Faktencheck: Warum ist Klopapier oft ausverkauft? Von Hannah Wagner und Marc Fleischmann, dpa

Die Bilder leerer Supermarktregale gehen durchs Netz. Besonders
betroffen von den Corona-Vorratskäufen: Toilettenpapier. Kommt es zu
ernsthaften Engpässen? Ein Faktencheck.

Berlin (dpa) - Wenn es ein Sinnbild für die Corona-Krise in
Deutschland gibt, ist es Toilettenpapier. Vielerorts oft ausverkauft,
entsteht der Eindruck, es herrsche Knappheit bei dem Hygiene-Artikel.
Stimmt das?

BEHAUPTUNG: Durch Hamsterkäufe werden in Deutschland Hygieneartikel
wie Toilettenpapier und auch Lebensmittel knapp.

BEWERTUNG: Hygieneartikel wie Toilettenpapier sind derzeit äußerst
stark nachgefragt und deshalb in einigen Läden ausverkauft. Der
Handel passt die Lieferketten der Nachfrage an. Von einem
Lebensmittelengpass kann Experten zufolge keine Rede sein.

FAKTEN: Das Toilettenpapier nimmt beim Kaufverhalten der Deutschen
eine Sonderstellung ein. Wegen der unbegründeten Angst, man dürfe
irgendwann nicht mehr das Haus verlassen, werde gebunkert, erklärt
Christian Böttcher, Sprecher des Bundesverbands des Deutschen
Lebensmittelhandels (BVLH). Dadurch entstehe eine paradoxe Situation:
«Einige wissen nicht, wohin damit. Andere haben zu wenig.»

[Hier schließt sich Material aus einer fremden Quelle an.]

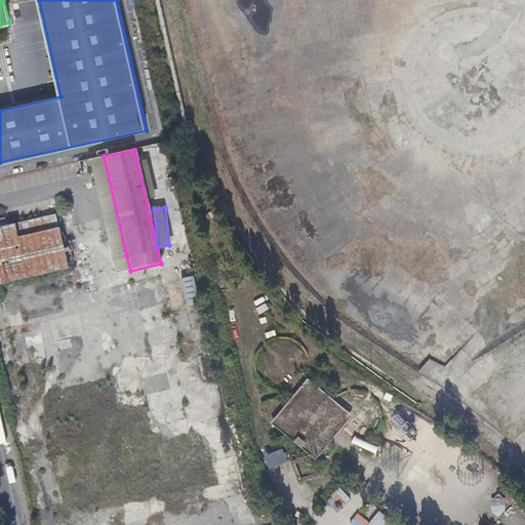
[(54,213),(0,227),(0,290),(3,301),(73,285),(69,269),(67,269),(54,213)]
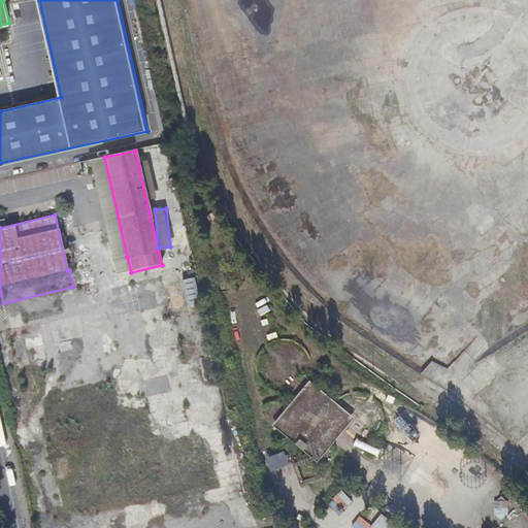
[(198,277),(185,278),(189,305),(201,304),(198,277)]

Bei Hygieneartikeln wie Klopapier funktioniert die Logistikkette laut
Böttcher etwas anders als bei Lebensmitteln: «Sie werden in der Regel
seltener nachbestellt, weil sie normalerweise weniger nachgefragt
werden.» Das hat sich von Februar zu März 2020 aber deutlich
geändert. Beim Toilettenpapier habe es im Vormonatsvergleich eine
Steigerung von rund 700 Prozent gegeben, sagt Böttcher: «Das
überfordert jede Lieferkette.» Die Märkte würden sich nach und nach

der hohen Nachfrage anpassen sowie Frequenz und Menge erhöhen.

Das Statistische Bundesamt spricht beim Toilettenpapier für die Woche
vom 16. bis 22. März von einer mehr als drei Mal so hohen Nachfrage
im Vergleich zu den vorangegangenen sechs Monaten. Die
unterschiedlichen Steigerungszahlen erklären sich nach Worten von
BVLH-Sprecher Böttcher durch die verschiedenen Datenquellen und
Erhebungszeiträume.

Eine «stark gestiegene Nachfrage» nach Hygieneprodukten wie
Desinfektions- und Reinigungsmitteln sowie Toilettenpapier hat auch
die Drogeriemarktkette dm verzeichnet. «So erklärt sich auch, dass
diese Produkte temporär in vielen Märkten nicht verfügbar waren oder

sind», sagt Geschäftsführer Sebastian Bayer. Als Konsequenz seien
Maßnahmen entlang der gesamten Lieferkette ergriffen worden.

Während es bei Hygieneartikeln teilweise noch an Nachschub mangele,
spricht Böttcher bei den haltbaren Lebensmitteln wie Nudeln, Reis,
Mehl und Zucker von einer «langsamen Normalisierung der Lage». Die
Nachfrage sei zwar immer noch hoch, aber nicht mehr ganz so stark, so
der Sprecher. Das hänge auch damit zusammen, dass sich die Kunden mit
verschärften Regeln in den Supermärkten - wie bedarfsgerecht
einzukaufen - arrangieren. Zudem hätten sich durch die Situation die
Einkaufszeiten verschoben. Böttcher: «Viel mehr Kunden gehen derzeit
früh einkaufen.»

Viele Märkte konnten auf hohe Nachfragen schnell reagieren: In Rewe-
und Penny-Märkten etwa könne man dank des digitalen Systems «quasi in

Echtzeit» sehen, was gekauft wird - und Bestellungen
demententsprechend anpassen, sagt der zuständige Sprecher Andreas
Krämer. Nachfrage und Kaufverhalten haben sich auch nach seinen
Worten zuletzt «ein Stück weit normalisiert».